Working data:

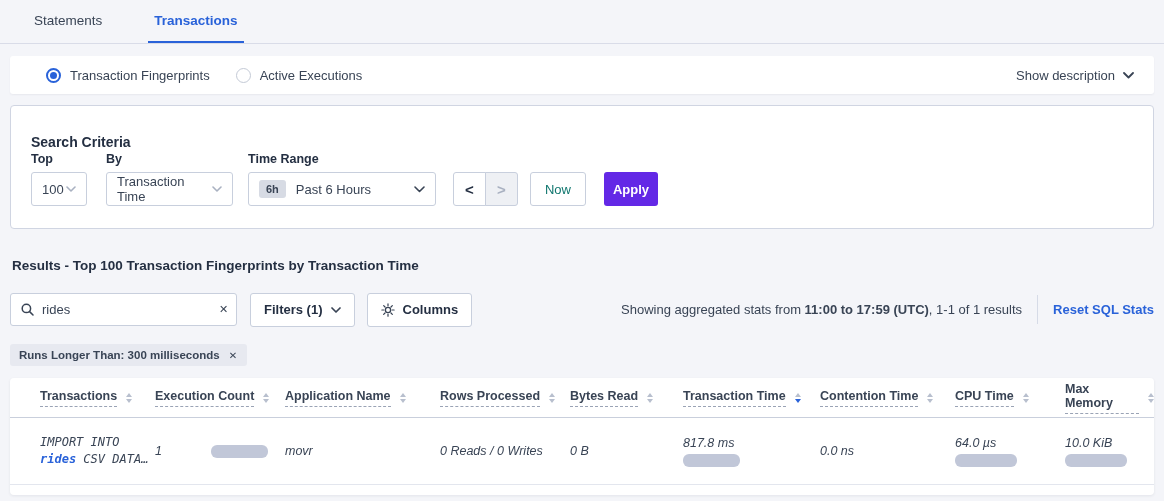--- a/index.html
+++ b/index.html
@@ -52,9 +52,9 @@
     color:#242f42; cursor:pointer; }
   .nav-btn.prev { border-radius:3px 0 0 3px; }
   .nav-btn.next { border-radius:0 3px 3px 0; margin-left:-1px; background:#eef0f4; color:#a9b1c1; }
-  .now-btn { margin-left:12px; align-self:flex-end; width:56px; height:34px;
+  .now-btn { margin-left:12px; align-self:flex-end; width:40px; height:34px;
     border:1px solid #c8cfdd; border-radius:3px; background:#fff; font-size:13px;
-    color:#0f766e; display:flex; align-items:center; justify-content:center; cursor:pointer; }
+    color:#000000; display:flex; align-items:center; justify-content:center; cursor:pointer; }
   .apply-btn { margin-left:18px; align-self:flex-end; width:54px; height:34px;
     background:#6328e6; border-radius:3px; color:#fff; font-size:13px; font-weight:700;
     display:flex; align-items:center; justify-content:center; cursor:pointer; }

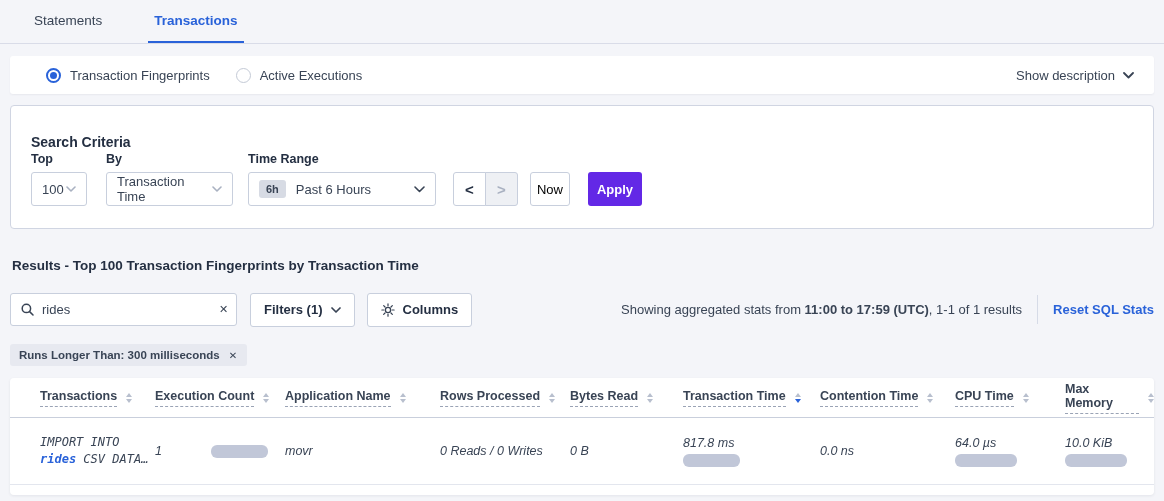--- a/index.html
+++ b/index.html
@@ -97,7 +97,7 @@
   .tri-down { width:0; height:0; border-left:3.5px solid transparent;
     border-right:3.5px solid transparent; border-top:4px solid #b8bfce; }
   .tri-down.active { border-top-color:#2962d9; }
-  .trow { height:67px; align-items:center; border-bottom:1px solid #e3e6ee;font-style:italic; }
+  .trow { height:67px; align-items:center; border-bottom:1px solid #e3e6ee; }
   .td { font-size:12.5px; color:#394455; padding-right:14px; }
   .txn-cell { font-family:"DejaVu Sans Mono","Liberation Mono",monospace;
     font-size:12px; line-height:17px; color:#394455; padding-right:4px; }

Instruction:
For every line above that holds the word "right", report the whole line.

Your response:
     border-right:3.5px solid transparent; border-top:4px solid #b8bfce; }
   .td { font-size:12.5px; color:#394455; padding-right:14px; }
     font-size:12px; line-height:17px; color:#394455; padding-right:4px; }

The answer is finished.